Tonali, Mainoo, Thuram e Yildiz: la Juve sogna un centrocampo stellare

La Juventus non guarda solo al presente: osserva il futuro con occhi da scacchista. Dopo un inizio di stagione altalenante, la società ha capito - semmai avesse avuto dei dubbi - che la squadra ha bisogno di certezze in mezzo al campo, e il mercato, tra gennaio a giugno, diventa più che mai il laboratorio per costruire un centrocampo giovane, moderno e di livello europeo. Con quel pizzico però di esperienza che non guasta mai e anzi, serve come il pane per dare quel tocco in più.
Le ultime voci di mercato parlano di un amore costante, che dura da almeno due anni, per Sandro Tonali, un'attrazione quasi fatale di Comolli per Kobbie Mainoo e una tentazione Bernardo Silva a zero: un mix di tecnica, forza fisica e disciplina tattica, in grado di dare equilibrio a una squadra che spesso ha sofferto proprio in quella zona del campo. L'idea dei bianconeri è chiara, e sulla carta attuabile: a gennaio Kobbie Mainoo in prestito oneroso fino a giugno e alla prossima stagione, con obbligo di riscatto per il 2027. A giugno, Bernardo Silva a parametro zero, gratis, mentre l'unico grosso investimento sarebbe su Tonali, per il quale ci vorranno almeno 60-70 milioni di euro. Per finanziare l'acquisto, uno sforzo della proprietà ma anche il ricavato, si spera, dei riscatti definitivi di Nico Gonzalez, Douglas Luiz e la cessione di Koopmeniners.
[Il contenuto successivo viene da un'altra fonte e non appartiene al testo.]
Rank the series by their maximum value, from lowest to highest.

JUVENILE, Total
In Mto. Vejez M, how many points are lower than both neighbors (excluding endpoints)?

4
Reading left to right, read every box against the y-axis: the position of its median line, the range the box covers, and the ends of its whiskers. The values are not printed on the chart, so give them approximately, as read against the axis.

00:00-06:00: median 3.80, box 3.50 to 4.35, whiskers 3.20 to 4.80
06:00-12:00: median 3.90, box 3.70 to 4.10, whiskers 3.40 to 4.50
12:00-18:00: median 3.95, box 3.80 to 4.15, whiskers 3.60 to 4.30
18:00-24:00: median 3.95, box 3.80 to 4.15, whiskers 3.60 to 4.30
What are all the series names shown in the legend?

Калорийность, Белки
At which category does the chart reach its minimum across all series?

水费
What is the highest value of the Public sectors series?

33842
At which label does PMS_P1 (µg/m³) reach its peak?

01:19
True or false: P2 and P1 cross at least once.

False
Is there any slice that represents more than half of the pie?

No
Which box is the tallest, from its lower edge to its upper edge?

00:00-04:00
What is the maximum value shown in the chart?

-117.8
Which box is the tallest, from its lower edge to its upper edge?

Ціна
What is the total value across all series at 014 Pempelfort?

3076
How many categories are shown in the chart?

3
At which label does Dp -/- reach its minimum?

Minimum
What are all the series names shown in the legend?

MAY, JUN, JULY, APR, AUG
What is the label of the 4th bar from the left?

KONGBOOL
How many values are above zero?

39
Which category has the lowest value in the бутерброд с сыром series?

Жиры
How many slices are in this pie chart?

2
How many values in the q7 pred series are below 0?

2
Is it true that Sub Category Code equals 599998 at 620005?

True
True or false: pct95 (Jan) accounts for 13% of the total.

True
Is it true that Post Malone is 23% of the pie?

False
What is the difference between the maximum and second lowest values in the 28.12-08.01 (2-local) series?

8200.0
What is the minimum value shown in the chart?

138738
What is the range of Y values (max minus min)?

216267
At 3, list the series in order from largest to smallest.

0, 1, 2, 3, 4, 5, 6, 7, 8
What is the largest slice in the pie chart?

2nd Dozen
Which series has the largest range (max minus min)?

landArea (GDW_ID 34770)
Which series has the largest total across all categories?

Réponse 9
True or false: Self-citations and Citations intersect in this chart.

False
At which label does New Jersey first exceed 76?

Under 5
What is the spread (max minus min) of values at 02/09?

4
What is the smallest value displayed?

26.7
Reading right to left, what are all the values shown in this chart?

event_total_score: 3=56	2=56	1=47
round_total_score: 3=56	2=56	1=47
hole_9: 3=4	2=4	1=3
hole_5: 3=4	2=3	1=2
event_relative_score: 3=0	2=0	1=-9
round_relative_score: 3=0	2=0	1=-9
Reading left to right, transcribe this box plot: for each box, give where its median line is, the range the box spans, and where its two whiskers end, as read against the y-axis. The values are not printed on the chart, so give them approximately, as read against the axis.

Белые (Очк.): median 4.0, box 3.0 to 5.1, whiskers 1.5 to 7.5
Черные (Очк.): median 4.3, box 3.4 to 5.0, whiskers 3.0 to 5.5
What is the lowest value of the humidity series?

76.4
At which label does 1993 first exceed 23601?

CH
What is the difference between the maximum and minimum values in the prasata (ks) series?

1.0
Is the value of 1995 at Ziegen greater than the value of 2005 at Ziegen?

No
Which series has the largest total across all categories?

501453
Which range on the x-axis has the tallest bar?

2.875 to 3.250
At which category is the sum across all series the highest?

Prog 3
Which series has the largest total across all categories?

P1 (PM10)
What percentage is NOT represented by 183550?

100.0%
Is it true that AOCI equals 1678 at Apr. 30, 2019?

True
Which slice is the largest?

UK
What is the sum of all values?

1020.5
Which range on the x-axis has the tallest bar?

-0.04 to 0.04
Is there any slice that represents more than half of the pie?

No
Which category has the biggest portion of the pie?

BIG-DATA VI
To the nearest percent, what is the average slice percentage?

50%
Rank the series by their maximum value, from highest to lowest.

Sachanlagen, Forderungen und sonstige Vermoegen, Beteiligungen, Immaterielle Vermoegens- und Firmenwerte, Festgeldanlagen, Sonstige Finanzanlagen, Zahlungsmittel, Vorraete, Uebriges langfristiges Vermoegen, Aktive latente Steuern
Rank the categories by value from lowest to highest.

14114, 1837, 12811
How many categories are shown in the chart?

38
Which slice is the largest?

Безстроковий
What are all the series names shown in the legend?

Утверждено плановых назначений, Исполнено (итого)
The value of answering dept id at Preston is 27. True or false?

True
Via anche McKennie,
Il sogno bianconero, almeno sulla carta, si schiera in un 4-3-1-2 che sembra fatto apposta per fondere esperienza e talento: Kephrem Thuram a sinistra, dinamico e costante nel sostegno alla difesa e nel proporsi come rifinitore aggiunto; Tonali, vertice basso, cuore pulsante della squadra e metronomo che detta i tempi; Mainoo, giovane ma già maturo nella lettura del gioco, mezzala destra pronta a inserirsi e a rompere linee, una sorta di Pogba meno geniale ma più disciplinato. Alle spalle delle punte, Yildiz come trequartista - con Gilberto Silva pronto alla bisogna -, tra le linee, con la libertà di inventare, un Kakà moderno con licenza di creare superiorità numerica e scardinare difese compatte.
Se la Juventus riuscisse a mettere insieme questo puzzle, l’effetto sarebbe immediato: centrocampo solido, brillantezza creativa e possibilità di variare il gioco senza dipendere dai singoli episodi. Ma, come sempre accade, la bellezza della costruzione è anche la sua fragilità: i giovani possono brillare o smarrirsi, la chimica richiede tempo e pazienza. È qui che l’esperienza di Tudor, o chi per lui, entrerà in gioco, come direttore d’orchestra che deve far dialogare fisicità e talento, continuità e fantasia.